第2話

 白狐塚の谷には川も湖も無い。だが湧水が出る土地であり、谷のどこかに必ず残る雪を溶かす事もできたので水は容易に手に入った。土から出る水は僅かに塩気を含み、お雪はそういうものかと思っていたが、母によればそれは意外にもこの谷特有の秘密だという。

 いびつな形の冷涼な谷は全体としてはおおよそ南西から北東に伸び、急峻な雪山の連なりに挟まれる。谷の幅は両端で狭まり、やがて両側の山が繋がり閉じてしまう。山岳中に孤立したその奇妙な谷間には小さな丘や窪地が数多くあり、それらの表面の大半は礫地にも近い荒野か、もしくは岩場であった。森は山麓の一部にだけ小さく広がっていた。
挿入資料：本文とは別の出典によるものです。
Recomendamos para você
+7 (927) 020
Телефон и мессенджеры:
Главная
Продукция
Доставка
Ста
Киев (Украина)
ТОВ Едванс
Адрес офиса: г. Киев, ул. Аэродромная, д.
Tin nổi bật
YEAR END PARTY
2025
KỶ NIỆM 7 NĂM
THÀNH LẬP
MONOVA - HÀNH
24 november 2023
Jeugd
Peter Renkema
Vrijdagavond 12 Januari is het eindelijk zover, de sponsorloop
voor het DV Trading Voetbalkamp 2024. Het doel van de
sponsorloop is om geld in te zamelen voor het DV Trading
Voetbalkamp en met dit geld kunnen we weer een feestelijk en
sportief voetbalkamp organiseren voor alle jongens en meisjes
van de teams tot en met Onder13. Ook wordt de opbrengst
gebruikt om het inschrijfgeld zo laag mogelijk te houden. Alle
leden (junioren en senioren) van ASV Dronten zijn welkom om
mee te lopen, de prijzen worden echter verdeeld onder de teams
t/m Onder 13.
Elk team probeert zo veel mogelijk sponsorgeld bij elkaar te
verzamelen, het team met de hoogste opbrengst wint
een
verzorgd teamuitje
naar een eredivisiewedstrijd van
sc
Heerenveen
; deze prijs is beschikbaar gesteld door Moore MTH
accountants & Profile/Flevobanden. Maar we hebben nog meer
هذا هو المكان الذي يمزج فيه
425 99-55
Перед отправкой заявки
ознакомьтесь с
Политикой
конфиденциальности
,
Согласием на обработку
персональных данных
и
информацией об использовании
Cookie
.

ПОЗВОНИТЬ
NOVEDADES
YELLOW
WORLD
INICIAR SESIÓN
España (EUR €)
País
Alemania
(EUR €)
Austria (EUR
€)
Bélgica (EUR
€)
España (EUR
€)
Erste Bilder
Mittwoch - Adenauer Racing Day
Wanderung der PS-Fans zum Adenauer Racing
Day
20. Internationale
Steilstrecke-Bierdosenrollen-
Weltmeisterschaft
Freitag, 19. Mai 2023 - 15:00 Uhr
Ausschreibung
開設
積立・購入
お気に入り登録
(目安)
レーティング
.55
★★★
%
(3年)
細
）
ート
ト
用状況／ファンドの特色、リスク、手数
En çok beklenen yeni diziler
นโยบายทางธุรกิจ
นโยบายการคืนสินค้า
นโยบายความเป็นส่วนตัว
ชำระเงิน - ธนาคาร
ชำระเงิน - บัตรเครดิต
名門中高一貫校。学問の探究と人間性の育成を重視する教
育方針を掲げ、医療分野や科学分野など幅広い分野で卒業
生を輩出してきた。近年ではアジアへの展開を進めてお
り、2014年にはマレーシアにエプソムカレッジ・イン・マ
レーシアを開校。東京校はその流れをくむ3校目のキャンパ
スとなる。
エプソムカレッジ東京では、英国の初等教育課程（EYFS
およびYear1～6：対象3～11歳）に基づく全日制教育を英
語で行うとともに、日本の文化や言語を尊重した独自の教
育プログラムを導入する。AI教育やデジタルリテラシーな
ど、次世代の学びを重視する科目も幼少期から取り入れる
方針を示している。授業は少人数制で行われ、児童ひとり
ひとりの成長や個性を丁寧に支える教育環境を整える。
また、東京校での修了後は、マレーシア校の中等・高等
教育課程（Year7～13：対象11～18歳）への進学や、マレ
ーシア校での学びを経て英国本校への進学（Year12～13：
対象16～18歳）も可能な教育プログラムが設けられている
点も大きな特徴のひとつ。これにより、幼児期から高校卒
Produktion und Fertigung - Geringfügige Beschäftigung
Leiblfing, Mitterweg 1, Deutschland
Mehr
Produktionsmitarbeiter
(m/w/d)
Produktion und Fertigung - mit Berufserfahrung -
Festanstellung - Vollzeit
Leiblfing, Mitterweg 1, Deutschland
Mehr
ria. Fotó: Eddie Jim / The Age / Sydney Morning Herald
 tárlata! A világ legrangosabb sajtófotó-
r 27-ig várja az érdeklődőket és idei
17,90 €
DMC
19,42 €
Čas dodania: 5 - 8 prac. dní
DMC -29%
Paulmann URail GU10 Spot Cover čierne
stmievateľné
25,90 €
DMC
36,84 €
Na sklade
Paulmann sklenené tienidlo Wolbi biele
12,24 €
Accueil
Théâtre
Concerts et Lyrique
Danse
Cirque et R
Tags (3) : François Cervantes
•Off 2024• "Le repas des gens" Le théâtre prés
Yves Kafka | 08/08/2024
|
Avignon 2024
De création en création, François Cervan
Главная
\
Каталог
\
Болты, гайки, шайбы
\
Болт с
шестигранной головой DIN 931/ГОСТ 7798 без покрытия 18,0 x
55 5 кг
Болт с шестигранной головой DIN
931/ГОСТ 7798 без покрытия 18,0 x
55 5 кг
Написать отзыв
 集落は谷のやや北東寄りの場所に山から離れて一つだけ存在していた。

 谷では夏の暮れには早くも霜が降り、丈の短い草々は色を失い枯れて行く。秋には雪も降り、そして冬に至る。冬季の寒さは非常に厳しい。特に真冬になると、凍える谷に降る雪は毎日のように吹雪となり、積もる雪を放置すると家を埋め尽くす事もあった。毎年、寒さが近付いてくると母は娘に対し凍傷の恐ろしさを口酸っぱく言い聞かせた。

 さてそのような谷で生まれ育ったお雪は、実は時々一人で外に出て野を駆け巡るのが大好きだった。集落の西に広がる荒野の中で一人風に揺られ、後ろ髪をなびかせた。

 家の中ではまるで人形のような娘のその姿を、母親は好意的に見ていたようである。

「母上。外に出て、遊んできてもよいですか」

 お雪がお伺いを立てると、母は家中で何か作業しながら大抵快く了承する。そして彼女は小さな草鞋を足に履いて緒を結び、一人で出かけて行くのであった。外に出る時は、何か一仕事する時もそうであったが着物の下に厚手の雪袴を穿くのが常だった。